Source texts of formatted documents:
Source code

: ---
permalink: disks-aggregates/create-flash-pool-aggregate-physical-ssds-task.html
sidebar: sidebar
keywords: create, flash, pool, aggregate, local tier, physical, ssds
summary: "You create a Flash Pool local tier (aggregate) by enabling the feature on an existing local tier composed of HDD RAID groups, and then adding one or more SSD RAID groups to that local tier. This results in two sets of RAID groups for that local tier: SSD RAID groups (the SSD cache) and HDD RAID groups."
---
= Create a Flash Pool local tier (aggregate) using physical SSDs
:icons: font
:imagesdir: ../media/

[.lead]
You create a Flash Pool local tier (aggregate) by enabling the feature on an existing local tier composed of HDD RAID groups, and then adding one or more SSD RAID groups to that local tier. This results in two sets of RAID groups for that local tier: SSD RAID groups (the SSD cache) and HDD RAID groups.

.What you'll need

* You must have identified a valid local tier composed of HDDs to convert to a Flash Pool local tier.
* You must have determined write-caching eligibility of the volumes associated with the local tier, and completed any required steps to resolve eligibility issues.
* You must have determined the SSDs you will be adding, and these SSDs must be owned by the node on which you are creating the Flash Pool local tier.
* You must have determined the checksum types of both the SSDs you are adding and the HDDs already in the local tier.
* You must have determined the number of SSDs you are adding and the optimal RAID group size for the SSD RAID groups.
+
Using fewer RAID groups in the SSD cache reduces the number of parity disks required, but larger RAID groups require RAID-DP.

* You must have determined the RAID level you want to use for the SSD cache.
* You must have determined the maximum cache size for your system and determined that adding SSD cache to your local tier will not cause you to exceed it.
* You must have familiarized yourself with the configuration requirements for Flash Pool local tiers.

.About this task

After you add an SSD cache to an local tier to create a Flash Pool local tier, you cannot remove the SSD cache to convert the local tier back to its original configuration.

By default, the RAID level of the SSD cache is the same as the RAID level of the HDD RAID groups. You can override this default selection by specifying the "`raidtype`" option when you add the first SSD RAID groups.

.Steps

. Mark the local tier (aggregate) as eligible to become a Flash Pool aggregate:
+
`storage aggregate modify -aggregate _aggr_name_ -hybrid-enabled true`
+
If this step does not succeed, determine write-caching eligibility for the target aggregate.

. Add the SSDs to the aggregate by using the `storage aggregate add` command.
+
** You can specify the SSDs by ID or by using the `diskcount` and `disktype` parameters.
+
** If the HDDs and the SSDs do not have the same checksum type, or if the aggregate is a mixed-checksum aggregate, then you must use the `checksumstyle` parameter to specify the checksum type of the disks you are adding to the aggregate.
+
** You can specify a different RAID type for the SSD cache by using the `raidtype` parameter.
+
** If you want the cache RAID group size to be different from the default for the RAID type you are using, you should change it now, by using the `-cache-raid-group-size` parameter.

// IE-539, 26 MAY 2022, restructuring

### [EXERCISE PROMPT]
Go through the records above, find every line with the word "raidtype", and list those lines.

### [TASK RESULT]
By default, the RAID level of the SSD cache is the same as the RAID level of the HDD RAID groups. You can override this default selection by specifying the "`raidtype`" option when you add the first SSD RAID groups.
** You can specify a different RAID type for the SSD cache by using the `raidtype` parameter.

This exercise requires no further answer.